§ **What needs to be done**: Where an entry below contains an image, skip the image and copy the rest exactly.
** Opening Input data block **
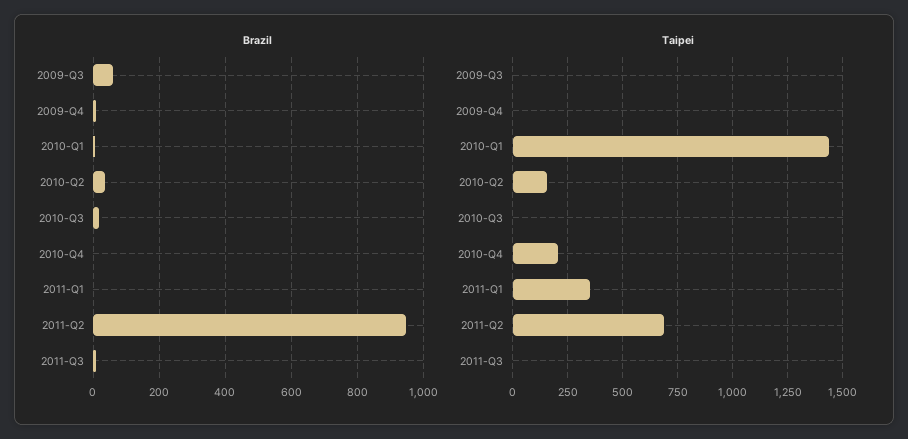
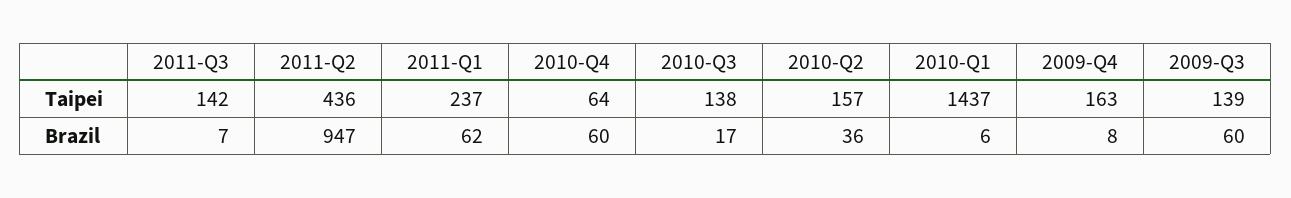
  {
    "Brazil": {
      "2009-Q3": 60,
      "2009-Q4": 8,
      "2010-Q1": 6,
      "2010-Q2": 36,
      "2010-Q3": 17,
-     "2010-Q4": 0,
+     "2010-Q4": 60,
-     "2011-Q1": 0,
+     "2011-Q1": 62,
      "2011-Q2": 947,
      "2011-Q3": 7
    },
    "Taipei": {
-     "2009-Q3": 0,
+     "2009-Q3": 139,
-     "2009-Q4": 0,
+     "2009-Q4": 163,
      "2010-Q1": 1437,
      "2010-Q2": 157,
-     "2010-Q3": 0,
+     "2010-Q3": 138,
-     "2010-Q4": 200,
+     "2010-Q4": 64,
-     "2011-Q1": 350,
+     "2011-Q1": 237,
-     "2011-Q2": 700,
+     "2011-Q2": 436,
-     "2011-Q3": 0
+     "2011-Q3": 142
    }
  }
** Closing Input data block **
§ **Result of the exercise**:
  {
    "Brazil": {
      "2009-Q3": 60,
      "2009-Q4": 8,
      "2010-Q1": 6,
      "2010-Q2": 36,
      "2010-Q3": 17,
-     "2010-Q4": 0,
+     "2010-Q4": 60,
-     "2011-Q1": 0,
+     "2011-Q1": 62,
      "2011-Q2": 947,
      "2011-Q3": 7
    },
    "Taipei": {
-     "2009-Q3": 0,
+     "2009-Q3": 139,
-     "2009-Q4": 0,
+     "2009-Q4": 163,
      "2010-Q1": 1437,
      "2010-Q2": 157,
-     "2010-Q3": 0,
+     "2010-Q3": 138,
-     "2010-Q4": 200,
+     "2010-Q4": 64,
-     "2011-Q1": 350,
+     "2011-Q1": 237,
-     "2011-Q2": 700,
+     "2011-Q2": 436,
-     "2011-Q3": 0
+     "2011-Q3": 142
    }
  }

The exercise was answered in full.